[Passage for review Boundary: Start]

2020-07-22 16:13:09 -05:00
Field G. Van Zee
72f6ed0637 Declare/define static functions via BLIS_INLINE.
Details:
- Updated all static function definitions to use the cpp macro
  BLIS_INLINE instead of the static keyword. This allows blis.h to
  use a different keyword (inline) to define these functions when
  compiling with C++, which might otherwise trigger "defined but
  not used" warning messages. Thanks to Giorgos Margaritis for
  reporting this issue and Devin Matthews for suggesting the fix.
- Updated the following files, which are used by configure's
  hardware auto-detection facility, to unconditionally #define
  BLIS_INLINE to the static keyword (since we know BLIS will be
  compiled with C, not C++):
    build/detect/config/config_detect.c
    frame/base/bli_arch.c
    frame/base/bli_cpuid.c
- CREDITS file update.
2020-07-03 17:55:54 -05:00
Field G. Van Zee
b3c4201681 CREDITS file update. 2020-06-18 14:00:56 -05:00
Field G. Van Zee
477ce91c52 Moved #include "cpuid.h" to bli_cpuid.c.
Details:
- Relocated the #include "cpuid.h" directive from bli_cpuid.h to
  bli_cpuid.c. This was done because cpuid.h (which is pulled into
  the post-build blis.h developer header) doesn't protect its
  definitions with a preprocessor guard of the form:

    #ifndef FOOBAR_H
    #define FOOBAR_H
    // header contents.
    #endif

  and as a result, applications (previously) could not #include both
  blis.h and cpuid.h (since the former was already including the
  latter). Thanks to Bhaskar Nallani for raising this issue via #393
  and to Devin Matthews for suggesting this fix.
- CREDITS file update.
2020-04-22 14:26:49 -05:00
Satish Balay
da0c086f46 OSX: specify the full path to the location of libblis.dylib (#390)
* OSX: specify the full path to the location of libblis.dylib so that it can be found at runtime

Before this change:

Appication gives runtime error [when linked with blis]
dyld: Library not loaded: libblis.3.dylib

balay@kpro lib % otool -L libblis.dylib
libblis.dylib:
        libblis.3.dylib (compatibility version 0.0.0, current version 0.0.0)
        /usr/lib/libSystem.B.dylib (compatibility version 1.0.0, current version 1281.0.0)

After this change:
balay@kpro lib % otool -L libblis.dylib
libblis.dylib:
	/Users/balay/petsc/arch-darwin-c-debug/lib/libblis.3.dylib (compatibility version 0.0.0, current version 0.0.0)
	/usr/lib/libSystem.B.dylib (compatibility version 1.0.0, current version 1281.0.0)

[Passage for review Boundary: End]
[Record excerpts Boundary: Start]

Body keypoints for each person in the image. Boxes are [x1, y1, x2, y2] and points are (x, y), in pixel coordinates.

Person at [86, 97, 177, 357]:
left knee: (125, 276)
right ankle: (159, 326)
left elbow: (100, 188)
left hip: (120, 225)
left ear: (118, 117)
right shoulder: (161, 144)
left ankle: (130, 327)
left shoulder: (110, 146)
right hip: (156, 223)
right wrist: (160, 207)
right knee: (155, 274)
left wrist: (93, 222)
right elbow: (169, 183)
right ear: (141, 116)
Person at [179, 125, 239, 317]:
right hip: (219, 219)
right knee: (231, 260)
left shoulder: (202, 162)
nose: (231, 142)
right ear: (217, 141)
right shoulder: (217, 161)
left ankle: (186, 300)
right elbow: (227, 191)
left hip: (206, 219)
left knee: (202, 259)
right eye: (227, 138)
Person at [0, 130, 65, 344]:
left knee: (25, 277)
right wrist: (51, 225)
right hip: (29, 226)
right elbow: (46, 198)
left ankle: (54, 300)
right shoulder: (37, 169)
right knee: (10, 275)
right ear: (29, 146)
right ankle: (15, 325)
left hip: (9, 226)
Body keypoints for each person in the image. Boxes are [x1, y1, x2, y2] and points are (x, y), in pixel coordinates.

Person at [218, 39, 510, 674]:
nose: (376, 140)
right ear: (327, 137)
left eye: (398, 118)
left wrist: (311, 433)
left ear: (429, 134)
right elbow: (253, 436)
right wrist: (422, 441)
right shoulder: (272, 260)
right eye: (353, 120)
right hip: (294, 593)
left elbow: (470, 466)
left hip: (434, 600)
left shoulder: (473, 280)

[Record excerpts Boundary: End]
[Record excerpts Boundary: Start]

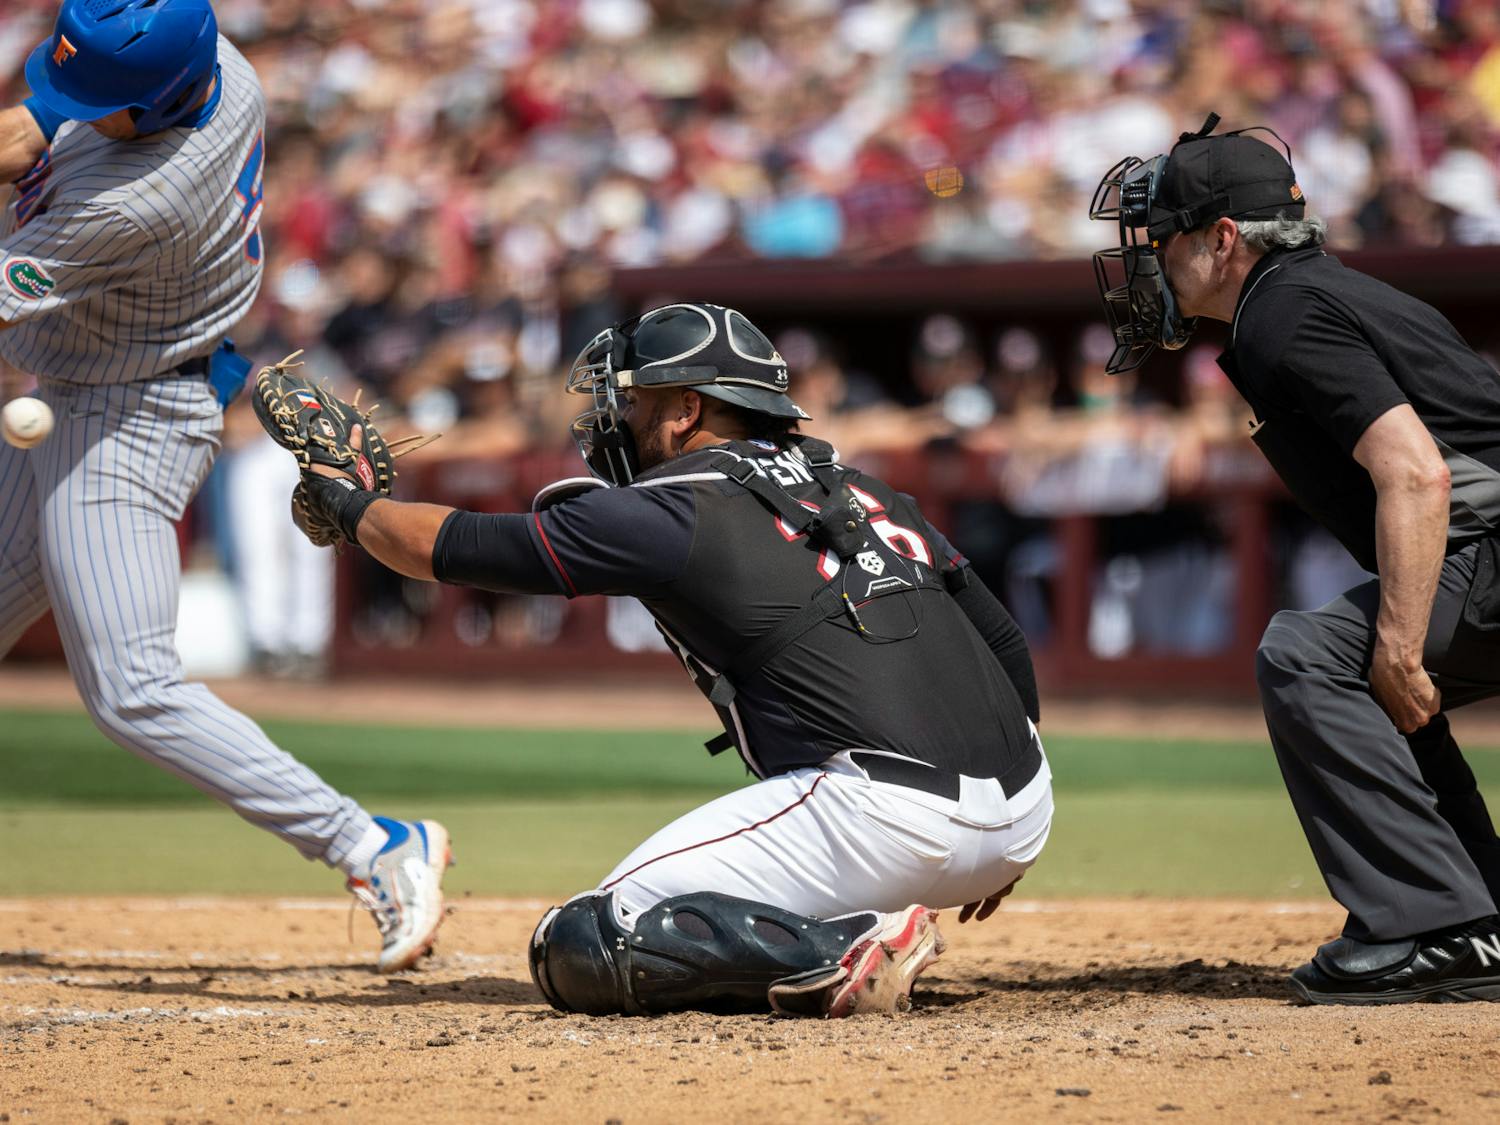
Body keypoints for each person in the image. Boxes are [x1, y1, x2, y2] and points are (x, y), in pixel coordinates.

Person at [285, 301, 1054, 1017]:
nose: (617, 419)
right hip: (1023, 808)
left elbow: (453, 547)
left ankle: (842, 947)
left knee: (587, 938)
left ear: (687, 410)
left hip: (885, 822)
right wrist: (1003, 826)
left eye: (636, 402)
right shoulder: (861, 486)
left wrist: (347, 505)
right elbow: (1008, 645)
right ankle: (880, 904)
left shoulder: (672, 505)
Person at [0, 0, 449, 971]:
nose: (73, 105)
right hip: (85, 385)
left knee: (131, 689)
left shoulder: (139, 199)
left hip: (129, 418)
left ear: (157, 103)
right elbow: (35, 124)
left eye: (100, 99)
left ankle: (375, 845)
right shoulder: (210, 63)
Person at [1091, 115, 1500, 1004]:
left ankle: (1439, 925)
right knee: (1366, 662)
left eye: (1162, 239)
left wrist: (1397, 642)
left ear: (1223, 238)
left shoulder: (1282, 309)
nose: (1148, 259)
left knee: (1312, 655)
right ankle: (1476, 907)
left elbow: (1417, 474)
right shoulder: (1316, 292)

[Record excerpts Boundary: End]

Copy the commit log from "and as a result, applications" through "suggesting this fix.", changing "applications" to "programs".

## Written reply
and as a result, programs (previously) could not #include both
  blis.h and cpuid.h (since the former was already including the
  latter). Thanks to Bhaskar Nallani for raising this issue via #393
  and to Devin Matthews for suggesting this fix.